++++ Document excerpt

‎02-12-2013 12:12 PM
(RFC means "request for comments". This is a brainstorm discussion on a topic I consider to be an open question with no recommended design pattern at this time.)
This is a (long) question about systems with multiple actors that are more than just command processors -- actors that have their own state machine behaviors that they work on when not receiving messages. These are actors that have overridden Actor Core.vi so they can do work independent of the directives of their caller. This is a large dump of my knowledge of the problem space and questions about best practices in this arena. If I've missed anything (because I have not had to write systems like these but once or twice in my life), please chime in to correct me.
First Situation: You have an actor to control a robot (there are various nested actors for its subsystems, but those are internal to the robot's operation so we'll ignore them and assume the main actor is coordinating all internal operations). The robot grabs a widget from a conveyor belt whenever one appears (no regular schedule). The widget is missing parts. The robot analyzes the widget, goes to a wall of available part bins, finds the missing part and adds it to the widget, then puts the widget back on the belt. Exactly which part is missing is different for each widget, and sometimes there's more than one part missing.
Commentary: This is a straightforward actor to write. I'm definitely not saying that control systems are easy to write. I am saying that the state machine for the robot is straightforward to conceive and the set of external messages is small: "widget arrives" and "stop" are about the only messages that have to be sent to the actor. It's output is likewise small, limited to things like "need to order more parts".
Second Situation: Two such robots, each with its own conveyor belt and with its own wall of part bins.
Commentary: Programming this is the same as the first... you launch two copies of the same actor, one for each robot. There's no additional complexity.

++++++++

Exercise 1
From the forum post on multi-actor systems, reproduce the passage that begins at the words "First Situation: You" and ends after the words "one part missing.".

++++ Stored data

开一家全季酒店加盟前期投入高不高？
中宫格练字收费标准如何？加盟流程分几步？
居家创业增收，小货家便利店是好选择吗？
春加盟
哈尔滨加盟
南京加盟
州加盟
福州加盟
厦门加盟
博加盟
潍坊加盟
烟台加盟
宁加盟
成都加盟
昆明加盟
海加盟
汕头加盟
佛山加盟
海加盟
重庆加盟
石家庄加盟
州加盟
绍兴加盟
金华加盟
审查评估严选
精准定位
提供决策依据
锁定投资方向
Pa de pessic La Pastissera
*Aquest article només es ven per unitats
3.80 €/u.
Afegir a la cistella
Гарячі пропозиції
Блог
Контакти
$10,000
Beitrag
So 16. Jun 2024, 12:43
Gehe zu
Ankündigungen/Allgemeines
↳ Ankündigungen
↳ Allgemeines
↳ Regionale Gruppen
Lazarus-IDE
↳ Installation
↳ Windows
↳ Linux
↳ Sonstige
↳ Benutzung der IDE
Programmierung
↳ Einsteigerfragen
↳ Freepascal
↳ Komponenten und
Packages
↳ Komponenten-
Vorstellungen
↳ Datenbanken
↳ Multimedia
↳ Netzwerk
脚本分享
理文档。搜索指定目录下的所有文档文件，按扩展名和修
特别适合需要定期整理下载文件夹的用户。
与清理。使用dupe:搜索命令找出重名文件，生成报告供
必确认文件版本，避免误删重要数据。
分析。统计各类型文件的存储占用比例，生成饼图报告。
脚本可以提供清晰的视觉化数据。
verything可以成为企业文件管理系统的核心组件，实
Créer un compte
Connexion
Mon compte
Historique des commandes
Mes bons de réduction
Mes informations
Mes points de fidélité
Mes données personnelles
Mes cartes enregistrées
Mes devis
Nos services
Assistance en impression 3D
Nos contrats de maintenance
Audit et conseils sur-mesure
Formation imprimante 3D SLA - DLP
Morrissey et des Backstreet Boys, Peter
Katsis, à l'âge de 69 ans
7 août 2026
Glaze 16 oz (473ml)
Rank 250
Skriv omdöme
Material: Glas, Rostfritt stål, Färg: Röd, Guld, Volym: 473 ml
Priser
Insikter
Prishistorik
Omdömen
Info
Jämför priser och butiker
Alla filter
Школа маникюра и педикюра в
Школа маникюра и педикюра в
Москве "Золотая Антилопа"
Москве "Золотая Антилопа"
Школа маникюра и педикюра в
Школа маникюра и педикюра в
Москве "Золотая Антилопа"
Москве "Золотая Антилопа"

++++++++

Exercise 2
Transcribe the extracted page text rows, beginning at the first row and ending after the row that contains "7 août 2026".

Task answer 1
First Situation: You have an actor to control a robot (there are various nested actors for its subsystems, but those are internal to the robot's operation so we'll ignore them and assume the main actor is coordinating all internal operations). The robot grabs a widget from a conveyor belt whenever one appears (no regular schedule). The widget is missing parts. The robot analyzes the widget, goes to a wall of available part bins, finds the missing part and adds it to the widget, then puts the widget back on the belt. Exactly which part is missing is different for each widget, and sometimes there's more than one part missing.

Task answer 2
开一家全季酒店加盟前期投入高不高？
中宫格练字收费标准如何？加盟流程分几步？
居家创业增收，小货家便利店是好选择吗？
春加盟
哈尔滨加盟
南京加盟
州加盟
福州加盟
厦门加盟
博加盟
潍坊加盟
烟台加盟
宁加盟
成都加盟
昆明加盟
海加盟
汕头加盟
佛山加盟
海加盟
重庆加盟
石家庄加盟
州加盟
绍兴加盟
金华加盟
审查评估严选
精准定位
提供决策依据
锁定投资方向
Pa de pessic La Pastissera
*Aquest article només es ven per unitats
3.80 €/u.
Afegir a la cistella
Гарячі пропозиції
Блог
Контакти
$10,000
Beitrag
So 16. Jun 2024, 12:43
Gehe zu
Ankündigungen/Allgemeines
↳ Ankündigungen
↳ Allgemeines
↳ Regionale Gruppen
Lazarus-IDE
↳ Installation
↳ Windows
↳ Linux
↳ Sonstige
↳ Benutzung der IDE
Programmierung
↳ Einsteigerfragen
↳ Freepascal
↳ Komponenten und
Packages
↳ Komponenten-
Vorstellungen
↳ Datenbanken
↳ Multimedia
↳ Netzwerk
脚本分享
理文档。搜索指定目录下的所有文档文件，按扩展名和修
特别适合需要定期整理下载文件夹的用户。
与清理。使用dupe:搜索命令找出重名文件，生成报告供
必确认文件版本，避免误删重要数据。
分析。统计各类型文件的存储占用比例，生成饼图报告。
脚本可以提供清晰的视觉化数据。
verything可以成为企业文件管理系统的核心组件，实
Créer un compte
Connexion
Mon compte
Historique des commandes
Mes bons de réduction
Mes informations
Mes points de fidélité
Mes données personnelles
Mes cartes enregistrées
Mes devis
Nos services
Assistance en impression 3D
Nos contrats de maintenance
Audit et conseils sur-mesure
Formation imprimante 3D SLA - DLP
Morrissey et des Backstreet Boys, Peter
Katsis, à l'âge de 69 ans
7 août 2026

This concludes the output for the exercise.